WHAT THE EXERCISE ASKS: Go through the data below line by line and report how many lines contain "Company", giving only that figure.

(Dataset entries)
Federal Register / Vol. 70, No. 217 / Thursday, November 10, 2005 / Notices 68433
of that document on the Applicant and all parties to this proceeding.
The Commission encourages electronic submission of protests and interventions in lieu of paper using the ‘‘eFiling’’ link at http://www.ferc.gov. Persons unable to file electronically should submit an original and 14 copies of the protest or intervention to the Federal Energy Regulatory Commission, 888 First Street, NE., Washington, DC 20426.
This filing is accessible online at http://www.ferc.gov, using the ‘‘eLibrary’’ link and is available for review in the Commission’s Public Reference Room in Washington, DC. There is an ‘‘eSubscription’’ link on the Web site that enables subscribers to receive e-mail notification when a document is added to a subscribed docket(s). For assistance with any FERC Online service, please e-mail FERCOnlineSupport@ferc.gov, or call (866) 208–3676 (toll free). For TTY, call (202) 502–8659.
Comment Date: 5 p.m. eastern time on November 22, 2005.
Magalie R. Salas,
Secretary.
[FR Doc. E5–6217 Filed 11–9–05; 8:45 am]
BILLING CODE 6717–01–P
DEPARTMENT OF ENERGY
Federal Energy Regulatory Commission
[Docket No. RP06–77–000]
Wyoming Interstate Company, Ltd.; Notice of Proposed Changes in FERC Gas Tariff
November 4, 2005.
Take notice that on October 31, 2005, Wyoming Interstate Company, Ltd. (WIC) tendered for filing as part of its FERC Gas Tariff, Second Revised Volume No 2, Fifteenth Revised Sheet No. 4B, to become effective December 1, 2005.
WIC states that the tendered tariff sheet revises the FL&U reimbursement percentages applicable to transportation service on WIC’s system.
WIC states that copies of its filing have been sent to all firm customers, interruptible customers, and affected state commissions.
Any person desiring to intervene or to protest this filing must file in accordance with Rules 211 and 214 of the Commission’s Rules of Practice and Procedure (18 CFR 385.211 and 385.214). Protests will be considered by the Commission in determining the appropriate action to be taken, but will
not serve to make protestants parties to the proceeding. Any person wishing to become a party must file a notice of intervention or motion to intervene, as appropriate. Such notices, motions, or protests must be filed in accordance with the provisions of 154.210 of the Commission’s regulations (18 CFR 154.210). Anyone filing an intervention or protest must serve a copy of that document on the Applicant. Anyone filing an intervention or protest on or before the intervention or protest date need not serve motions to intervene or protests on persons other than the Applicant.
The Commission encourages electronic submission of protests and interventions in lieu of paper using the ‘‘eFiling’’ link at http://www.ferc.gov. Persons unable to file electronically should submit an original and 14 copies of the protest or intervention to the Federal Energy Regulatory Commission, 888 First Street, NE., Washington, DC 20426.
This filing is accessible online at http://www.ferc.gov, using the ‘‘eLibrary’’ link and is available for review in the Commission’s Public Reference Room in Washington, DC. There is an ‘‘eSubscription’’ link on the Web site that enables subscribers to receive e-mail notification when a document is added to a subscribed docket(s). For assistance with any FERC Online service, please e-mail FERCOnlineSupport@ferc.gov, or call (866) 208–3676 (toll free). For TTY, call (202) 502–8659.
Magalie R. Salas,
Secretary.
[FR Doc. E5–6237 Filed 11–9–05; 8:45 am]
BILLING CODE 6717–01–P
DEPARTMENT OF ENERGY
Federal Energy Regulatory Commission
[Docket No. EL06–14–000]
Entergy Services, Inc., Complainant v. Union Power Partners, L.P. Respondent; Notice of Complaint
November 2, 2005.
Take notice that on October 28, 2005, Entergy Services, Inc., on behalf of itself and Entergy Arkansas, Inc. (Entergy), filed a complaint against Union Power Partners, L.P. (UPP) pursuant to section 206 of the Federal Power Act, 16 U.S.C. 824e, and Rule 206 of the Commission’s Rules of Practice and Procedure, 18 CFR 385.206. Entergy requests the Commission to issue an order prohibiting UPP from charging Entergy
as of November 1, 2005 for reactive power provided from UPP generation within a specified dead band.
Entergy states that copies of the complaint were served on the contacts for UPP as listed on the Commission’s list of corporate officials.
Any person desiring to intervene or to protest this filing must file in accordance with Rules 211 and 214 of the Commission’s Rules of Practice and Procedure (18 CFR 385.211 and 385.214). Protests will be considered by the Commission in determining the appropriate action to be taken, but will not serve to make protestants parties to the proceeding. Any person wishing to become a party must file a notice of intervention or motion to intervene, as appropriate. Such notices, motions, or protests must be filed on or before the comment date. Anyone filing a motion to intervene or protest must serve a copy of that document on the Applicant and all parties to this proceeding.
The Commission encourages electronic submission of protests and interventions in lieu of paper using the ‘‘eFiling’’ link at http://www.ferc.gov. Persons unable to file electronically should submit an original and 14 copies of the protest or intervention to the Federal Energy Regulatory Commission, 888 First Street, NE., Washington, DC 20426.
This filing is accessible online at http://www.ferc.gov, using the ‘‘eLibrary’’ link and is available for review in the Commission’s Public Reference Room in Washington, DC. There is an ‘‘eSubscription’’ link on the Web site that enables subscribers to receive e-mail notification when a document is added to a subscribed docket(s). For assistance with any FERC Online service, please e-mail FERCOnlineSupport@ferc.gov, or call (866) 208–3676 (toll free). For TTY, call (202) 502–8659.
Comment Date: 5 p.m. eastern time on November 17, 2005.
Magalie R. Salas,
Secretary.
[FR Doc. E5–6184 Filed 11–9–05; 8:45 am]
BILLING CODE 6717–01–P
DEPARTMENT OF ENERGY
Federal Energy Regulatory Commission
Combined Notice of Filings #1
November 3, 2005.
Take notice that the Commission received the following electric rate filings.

THE ANSWER: 2